Photo by Sarah Deragon of Portraits to the People. Earrings by Your Strange Friend. Highly recommend both.
We can all agree there’s obvious utility in learning not to bail when things get hard, as they inevitably do. Learning any new skill, or building a practice, or navigating a partnership/marriage, takes patience and commitment. Self-confidence and self-trust come from learning to stick with things we’re not immediately awesome at. There are massive rewards that can, and do, come from making a commitment to seeing something through. My mom tried to impart this lesson from 1985 to 1987, when we all suffered through 3 years of me trying to learn how to play the saxophone. (I quit when I got to middle school and decided I’d rather spend my free time watching boys fall off skateboards.)
Thanks for the thought provoking post. It helped me think more about this theory I have:
That certain people have great ambition for "more." That it is harder to change that drive for ambition than it is to change the object of that ambition.

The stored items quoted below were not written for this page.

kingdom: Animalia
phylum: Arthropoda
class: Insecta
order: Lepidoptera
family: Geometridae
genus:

So what are the objects of ambition that are not corrosive?
Helping people, being good at your familial roles, friendship, self-awareness, writing (has recently become a core ambition for me, connected to self-awareness), pursuit of knowledge, staying healthy and so on.
Along with choosing worthy objects of ambition, I think a diversified approach is essential. These ambitions are the source of your self-esteem so you don't want to depend on just one.
So many things Emily!! First off thank-you for being you and being so generous with your time and story for our interview. As for the rest...
-Exhibit A. Holy shitballs.
-Computer metaphor regarding the operating system. Perfection.
-Only two spots left and you turned down 14 already because they're not the right fit?! Wow. Integrity.
-Expansion drawing. Yes, please.
-Completion instead of quit. Beautiful.
-Last week Emily pic. You're energy is gorgeous. Pretty much says it all.
I'm so happy for you that you are coming out of the wilderness of these last several years with a renewed sense of purpose. Lucky are those that will get to work with you and Lisa and benefit from your knowledge and insight.